Et les 3 présidents de s’interroger : jusqu’à quand la facture d’eau financera-t-elle le modèle économique ?
Le grand cycle payé sur la bête
Le second volet des Assises, consacré au grand cycle de l’eau,s’est achevé le 1 er juillet dernier. S’il a permis de fixer une série d’objectifs (mieux économiser l’eau face au changement climatique et aux situations de stress hydrique, restaurer le bon état écologique des cours d’eau, protéger les captages, développer des solutions alternatives comme le recours aux eaux non conventionnelles, etc.), il s’appuie sur la seule facture d’eau pour les financer. Acquisition de terres agricoles par les services d’eau, projets alimentaires territoriaux, paiements aux agriculteurs pour services rendus à l’environnement, etc., tout se fait sur la facture. Déjà que le petit cycle de l’eau est à la peine... Pour les présidents, "le petit cycle ne peut et ne pourra pas à lui seul financer l’ensemble de la politique de l’eau en France ! Il le pourra d’autant moins que l’accent mis sur les nécessaires économies d’eau risque de rétrécir fortement l’assiette de financement."
Revoir le prix de l’eau
En conséquence, et à moins d’une réévaluation rationnelle du prix de l’eau, ce rétrécissement de l’assiette conduira inévitablement les collectivités à reporter leurs investissements dans leurs infrastructures, investissements qui n’ont pourtant jamais été aussi urgents.
"Entre ambitions accrues et moyens qui semblent demeurer constants, voire en baisse, les Assises de l’Eau dessinent une équation financière qui n’est pas tenable pour les collectivités", expriment en coeur les 3 présidents. Ils poursujivent : "Celles-ci ne pourront que solliciter les entreprises de l’eau pour tenter de résoudre une situation inextricable en terme de commande publique.

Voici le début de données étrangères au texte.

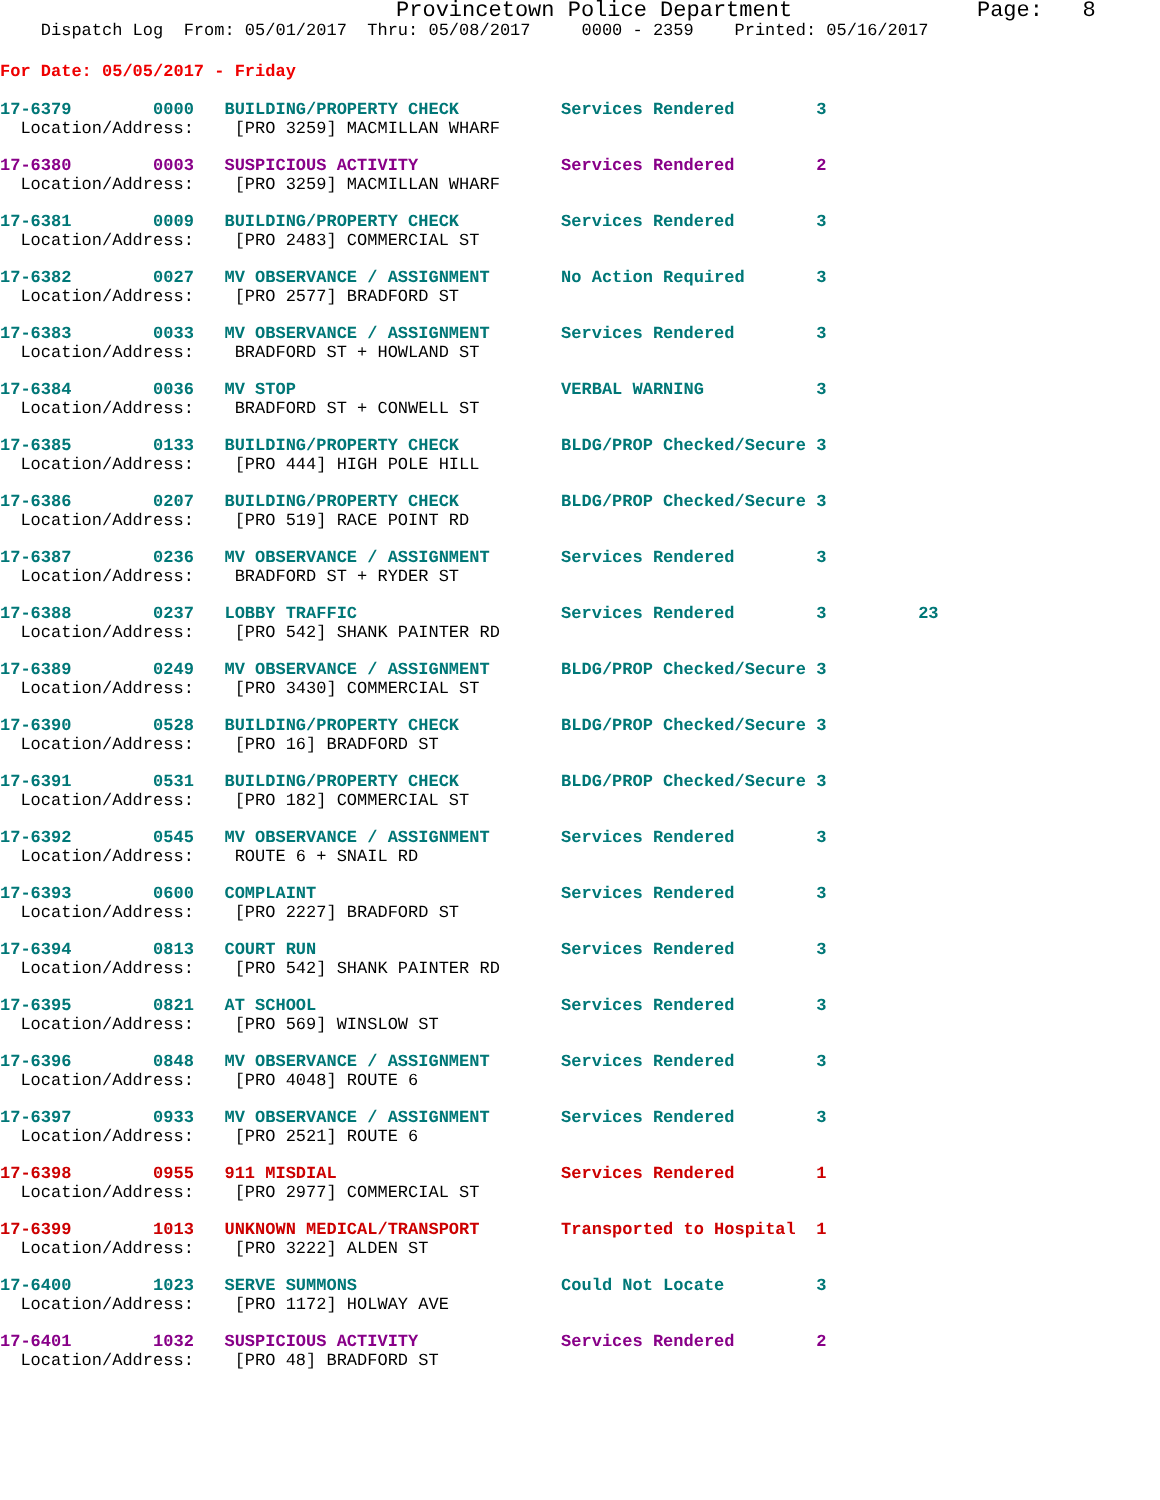Provincetown Police Department Page: 8
Dispatch Log From: 05/01/2017 Thru: 05/08/2017 0000 - 2359 Printed: 05/16/2017
For Date: 05/05/2017 - Friday
| 17-6379 0000 BUILDING/PROPERTY CHECK | Services Rendered 3 |
| Location/Address: [PRO 3259] MACMILLAN WHARF | |
| 17-6380 0003 SUSPICIOUS ACTIVITY | Services Rendered 2 |
| Location/Address: [PRO 3259] MACMILLAN WHARF | |
| 17-6381 0009 BUILDING/PROPERTY CHECK | Services Rendered 3 |
| Location/Address: [PRO 2483] COMMERCIAL ST | |
| 17-6382 0027 MV OBSERVANCE / ASSIGNMENT | No Action Required 3 |
| Location/Address: [PRO 2577] BRADFORD ST | |
| 17-6383 0033 MV OBSERVANCE / ASSIGNMENT | Services Rendered 3 |
| Location/Address: BRADFORD ST + HOWLAND ST | |
| 17-6384 0036 MV STOP | VERBAL WARNING 3 |
| Location/Address: BRADFORD ST + CONWELL ST | |
| 17-6385 0133 BUILDING/PROPERTY CHECK | BLDG/PROP Checked/Secure 3 |
| Location/Address: [PRO 444] HIGH POLE HILL | |
| 17-6386 0207 BUILDING/PROPERTY CHECK | BLDG/PROP Checked/Secure 3 |
| Location/Address: [PRO 519] RACE POINT RD | |
| 17-6387 0236 MV OBSERVANCE / ASSIGNMENT | Services Rendered 3 |
| Location/Address: BRADFORD ST + RYDER ST | |
| 17-6388 0237 LOBBY TRAFFIC | Services Rendered 3 23 |
| Location/Address: [PRO 542] SHANK PAINTER RD | |
| 17-6389 0249 MV OBSERVANCE / ASSIGNMENT | BLDG/PROP Checked/Secure 3 |
| Location/Address: [PRO 3430] COMMERCIAL ST | |
| 17-6390 0528 BUILDING/PROPERTY CHECK | BLDG/PROP Checked/Secure 3 |
| Location/Address: [PRO 16] BRADFORD ST | |
| 17-6391 0531 BUILDING/PROPERTY CHECK | BLDG/PROP Checked/Secure 3 |
| Location/Address: [PRO 182] COMMERCIAL ST | |
| 17-6392 0545 MV OBSERVANCE / ASSIGNMENT | Services Rendered 3 |
| Location/Address: ROUTE 6 + SNAIL RD | |
| 17-6393 0600 COMPLAINT | Services Rendered 3 |
| Location/Address: [PRO 2227] BRADFORD ST | |
| 17-6394 0813 COURT RUN | Services Rendered 3 |
| Location/Address: [PRO 542] SHANK PAINTER RD | |
| 17-6395 0821 AT SCHOOL | Services Rendered 3 |
| Location/Address: [PRO 569] WINSLOW ST | |
| 17-6396 0848 MV OBSERVANCE / ASSIGNMENT | Services Rendered 3 |
| Location/Address: [PRO 4048] ROUTE 6 | |
| 17-6397 0933 MV OBSERVANCE / ASSIGNMENT | Services Rendered 3 |
| Location/Address: [PRO 2521] ROUTE 6 | |
| 17-6398 0955 911 MISDIAL | Services Rendered 1 |
| Location/Address: [PRO 2977] COMMERCIAL ST | |
| 17-6399 1013 UNKNOWN MEDICAL/TRANSPORT | Transported to Hospital 1 |
| Location/Address: [PRO 3222] ALDEN ST | |
| 17-6400 1023 SERVE SUMMONS | Could Not Locate 3 |
| Location/Address: [PRO 1172] HOLWAY AVE | |
| 17-6401 1032 SUSPICIOUS ACTIVITY | Services Rendered 2 |
| Location/Address: [PRO 48] BRADFORD ST | |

Ainsi, si elles se concrétisent, les orientations des Assises pourraient paradoxalement mettre en danger les entreprises de l’eau."
Les entreprises en danger
Très tendue à l’heure actuelle, la situation financière des entreprises les expose à des cessions, comme en témoigne, encore récemment, le choix du groupe Saint Gobain avec sa filiale PAM.
Des solutions existent et elles ont été proposées dès avril 2018 :
- renforcer d’urgence le principe pollueur-payeur qui pourrait prendre la forme d’une Responsabilité Élargie du Producteur
- supprimer le plafond mordant qui permettrait de libérer presque 2 milliards d’euros supplémentaires, une nécessité au regard de l’ampleur des chantiers à mener,
- réévaluer de façon cohérente le prix du m3 d’eau, principal élément constitutif du modèle économique de l’eau en France,
- faire en sorte que les investissements dans les infrastructures de l’eau soient éligibles aux financements européens (type fonds FEDER et FEADER) dans le cadre financier pluriannuel 2021-2027, ce qui n’était pas le cas auparavant.